* Job
Write out all the lines of the items below again, substituting "Type out" for every occurrence of "Transcribe" and leaving everything else unchanged. Omit the pictures.

* Information shown
··········

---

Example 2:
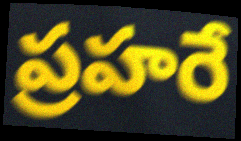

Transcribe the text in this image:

ప్రహరే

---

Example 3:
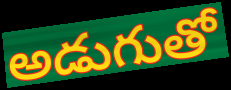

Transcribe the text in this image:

అడుగుతో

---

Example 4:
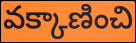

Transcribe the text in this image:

వక్కాణించి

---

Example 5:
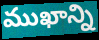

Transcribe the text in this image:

ముఖాన్ని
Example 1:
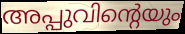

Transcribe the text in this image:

അപ്പുവിന്റെയും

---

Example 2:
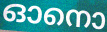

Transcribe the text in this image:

ഓനൊ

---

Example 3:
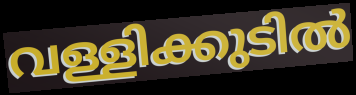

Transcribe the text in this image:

വള്ളിക്കുടിൽ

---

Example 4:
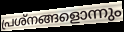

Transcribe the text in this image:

പ്രശ്നങ്ങളൊന്നും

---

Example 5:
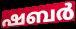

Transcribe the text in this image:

ഷബർ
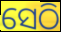
ସେଠି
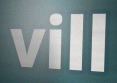
vill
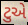
ટુએ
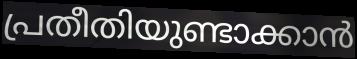
പ്രതീതിയുണ്ടാക്കാൻ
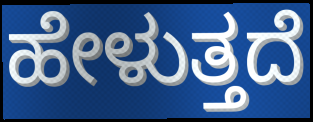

··········

* Exercise output
---

Example 2:

Type out the text in this image:

ప్రహరే

---

Example 3:

Type out the text in this image:

అడుగుతో

---

Example 4:

Type out the text in this image:

వక్కాణించి

---

Example 5:

Type out the text in this image:

ముఖాన్ని
Example 1:

Type out the text in this image:

അപ്പുവിന്റെയും

---

Example 2:

Type out the text in this image:

ഓനൊ

---

Example 3:

Type out the text in this image:

വള്ളിക്കുടിൽ

---

Example 4:

Type out the text in this image:

പ്രശ്നങ്ങളൊന്നും

---

Example 5:

Type out the text in this image:

ഷബർ
ସେଠି
vill
ટુએ
പ്രതീതിയുണ്ടാക്കാൻ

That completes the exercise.